Menu
Mostra menu

Non tutti sanno che...

ISPETTORATI DI ZONA DELL'ARMA DEI CARABINIERI

Con R.D.L. n. 855 del 16 maggio 1926 i sette comandi di Gruppo di Legioni istituiti con Decreto Luogotenenziale dei 26 aprile 1917 furono soppressi e sostituiti da cinque Ispettorati di Zona, così distribuiti e articolati: 1^ Zona (Milano): Legioni di Torino, Milano, Trento, Verona, Treviso, Trieste; 2^ Zona (Firenze): Legioni di Alessandria, Genova, Bologna, Firenze; 3^ Zona (Roma): Legioni di Ancona, Roma, Chieti e Cagliari, Raggruppamento Battaglioni e Squadroni; 4^ Zona (Roma): Legioni di Palermo e Messina, Legioni Allievi di Roma e Torino, Scuola Allievi Sottufficiali; 5^ Zona (Napoli): Legioni di Napoli, Salerno, Bari e Catanzaro, comandi e reparti Carabinieri nel Dodecaneso e nelle Colonie.

Un anno dopo, il 12 maggio 1927, gli Ispettorati di Zona furono portati a sei, così modificati nella sede e nella giurisdizione: 1^ Zona (Torino): Legioni di Torino, Alessandria, Genova, Livorno; 2^ Zona (Milano): Legioni di Milano, Trento, Verona, Treviso, Trieste; 3^ Zona (Firenze): Legioni di Firenze, Bologna, Ancona, Perugia; 4^ Zona (Roma): Legioni di Roma - compresi due Battaglioni ed un Gruppo Squadroni Carabinieri - , Lazio, Chieti, Cagliari; 5^ Zona (Napoli): Legioni di Napoli, Bari, Catanzaro, più i comandi e reparti dell'Arma nel Dodecaneso; 6^ Zona (Palermo): Legioni di Palermo e Messina, oltre ai comandi e reparti dislocati nelle Colonie.

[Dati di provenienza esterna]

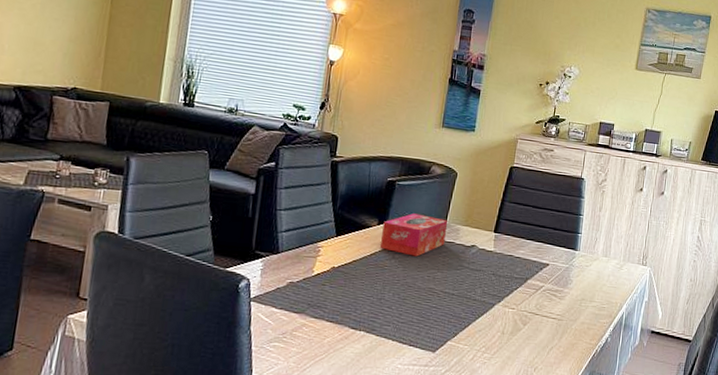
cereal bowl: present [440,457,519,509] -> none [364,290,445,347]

Ai generali Ispettori di Zona vennero confermate sia la dipendenza diretta dal Comando Generale dell'Arma sia le attribuzioni precedentemente stabilite per i comandi di Gruppi di Legioni, quali, in particolare, l'esercizio dell'alta vigilanza sulla disciplina e sull'andamento dei servizio nelle Legioni e delle altre unità della rispettiva Zona, il controllo della loro efficienza e preparazione per i compiti di eventuale mobilitazione, l'indirizzo dell'istruzione e dell'addestramento professionale degli ufficiali, sottufficiali e militari di truppa, l'adempimento degli speciali incarichi affidati dal Ministero dell'Interno, oltre che delle inchieste ed ispezioni ordinate dal Comando Generale.
Con il R.D. 16 luglio 1936 gli Ispettorati di Zona vennero trasformati in Comandi di Brigata.